The safety of an Inglewood pedestrian crossing where a seven-year-old was killed last month is being questioned by locals.
Emma Warren was cycling home from school on 27 September when she was involved in an accident with a truck.
The outgoing youngster, who loved teddy bears, died at the scene.
An online petition, which has so far been signed by 3500 people, is calling for the New Plymouth District Council to move the crossing.
Family friend Adam Fenech, who started the petition, said Emma was a lovely, happy, seven-and-a-half-year-old girl with a passion for motorbikes who loved to ride with her father, Sean.
Mr Fenech said it was not possible to bring Emma back, but her parents Sean and Karen wanted to make sure a similar accident did not happen to anyone else.
There had been warnings about the crossing at the intersection before, he said.

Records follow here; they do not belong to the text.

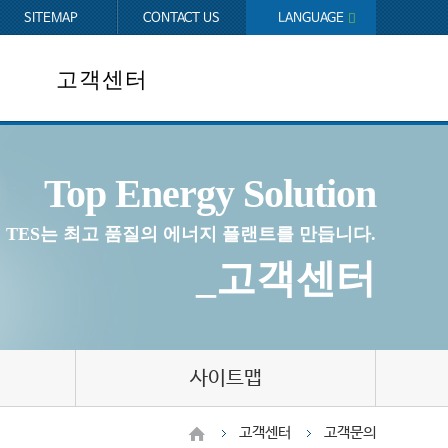
SITEMAP
CONTACT US
LANGUAGE
KOREAN
ENGLISH
고객센터
회사소식
Top Energy Solution
고객문의
채용정보
TES는 최고 품질의 에너지 플랜트를 만듭니다.
사이트맵
_고객센터
사이트맵
고객센터
고객문의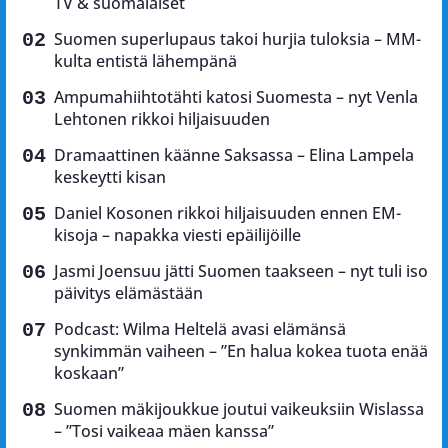
TV & suomalaiset
Suomen superlupaus takoi hurjia tuloksia – MM-
kulta entistä lähempänä
Ampumahiihtotähti katosi Suomesta – nyt Venla
Lehtonen rikkoi hiljaisuuden
Dramaattinen käänne Saksassa – Elina Lampela
keskeytti kisan
Daniel Kosonen rikkoi hiljaisuuden ennen EM-
kisoja – napakka viesti epäilijöille
Jasmi Joensuu jätti Suomen taakseen – nyt tuli iso
päivitys elämästään
Podcast: Wilma Heltelä avasi elämänsä
synkimmän vaiheen – ”En halua kokea tuota enää
koskaan”
Suomen mäkijoukkue joutui vaikeuksiin Wislassa
– ”Tosi vaikeaa mäen kanssa”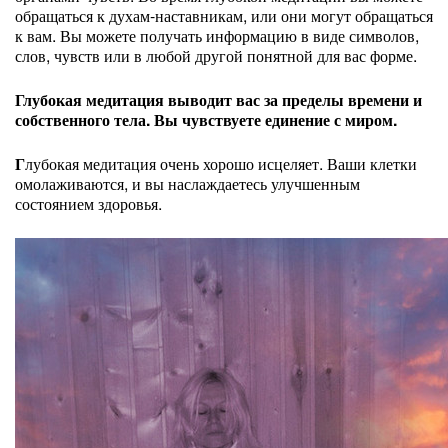
обращаться к духам-наставникам, или они могут обращаться
к вам. Вы можете получать информацию в виде символов,
слов, чувств или в любой другой понятной для вас форме.
Глубокая медитация выводит вас за пределы времени и
собственного тела. Вы чувствуете единение с миром.
Г
лубокая медитация очень хорошо исцеляет. Ваши клетки
омолаживаются, и вы наслаждаетесь улучшенным
состоянием здоровья.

"I had a lady message me, who in 1992... I think she said she was nine. She got hit on that crossing and survived obviously but it wasn't moved.

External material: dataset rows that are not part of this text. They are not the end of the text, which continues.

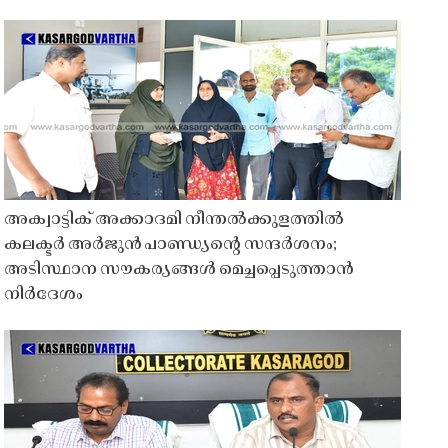
അക്വാട്ടിക് അക്കാദമി നീന്തൽക്കുളത്തിൽ
കലക്ടർ അർജുൻ പാണ്ഡ്യൻ്റെ സന്ദർശനം;
അടിസ്ഥാന സൗകര്യങ്ങൾ മെച്ചപ്പെടുത്താൻ
നിർദേശം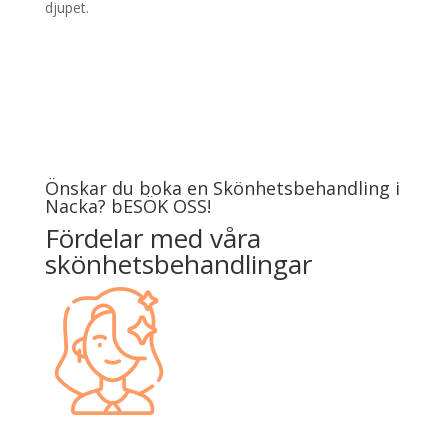
djupet.
Önskar du boka en Skönhetsbehandling i
Nacka? bESÖK OSS!
Fördelar med våra
skönhetsbehandlingar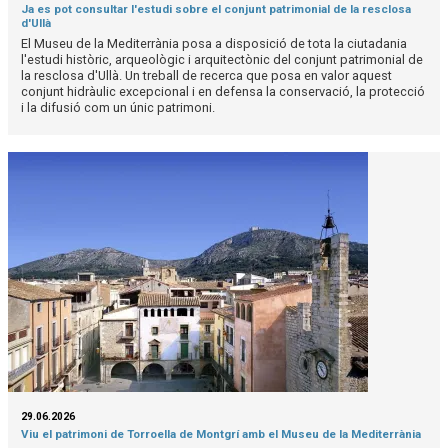
Ja es pot consultar l'estudi sobre el conjunt patrimonial de la resclosa
d'Ullà
El Museu de la Mediterrània posa a disposició de tota la ciutadania
l'estudi històric, arqueològic i arquitectònic del conjunt patrimonial de
la resclosa d'Ullà. Un treball de recerca que posa en valor aquest
conjunt hidràulic excepcional i en defensa la conservació, la protecció
i la difusió com un únic patrimoni.
29.06.2026
Viu el patrimoni de Torroella de Montgrí amb el Museu de la Mediterrània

"They tried at that point. I don't know what avenues they tried but they tried at that point and it wasn't moved and here we are."
The crossing at the intersection of Miro Street and Rata Street, which is part of State Highway 3, is little more than a metre from the main road and has no humps or raised kerbing.

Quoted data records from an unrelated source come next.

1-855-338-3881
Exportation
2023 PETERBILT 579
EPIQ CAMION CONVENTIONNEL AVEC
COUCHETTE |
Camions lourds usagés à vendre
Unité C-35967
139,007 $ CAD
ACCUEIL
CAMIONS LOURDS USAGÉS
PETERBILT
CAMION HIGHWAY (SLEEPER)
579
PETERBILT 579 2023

Mr Fenech said even if the crossing was not directly implicated in Emma's death it was a hazard and should go.
"It's not about whether that was the actual cause of it but it's definitely not helping.
"There's a lot of things to watch at that corner for a start, especially in a truck when you've got added things like blind spots and things like that.
"You've got high fences, trees and poles in the way, a main road, traffic and a pedestrian crossing."
Mr Fenech said ironically if the crossing had raised kerbing it would have to be set back at least 5m from the intersection.
No one in Inglewood today had a good word to say about the crossing.
Hayley McLeman, who was out with Jayde, 8, and Blake, 6, said it was poorly designed.
"It's extremely close to the main road and with all the big trucks coming past and stuff it would be better if it was moved back.
"It's quite upsetting really. You drive past [the tributes] and the kids ask questions and you've got to try and explain it nicely," she said.
Becca Cunningham was out walking her dogs and had a similar point of view.
"Obviously like probably most people I think it's far too close to the main road. It's only a metre-and-a-half between the crossing and the main road and it's just too close to safety I think.
"I always thought something might happen."
Ms Cunningham said the solution was easy.
"Either take it away completely or move it further up the road. This one's too close - it needs moving further away."
Mr Fenech said Emma's parents supported the petition, which was targeting 10,000 signatures.
"If we can get that crossing moved then something... if positive is the right word... something positive can come out the situation.
"The family have said if this stops one more kid getting hurt or killed then it's a good thing."
In a statement, the council said it was installing temporary barriers at the crossing to slow pedestrian traffic and conducting a safety audit with the Transport Agency.
The police were also investigating the accident.
Chief operating officer Kelvin Wright said following those enquiries a decision would be made on any permanent changes.
He said the Miro Street crossing had been in place for at least 30 years and the incident involving Emma Warren was the first crossing-related accident there in the last 10 years.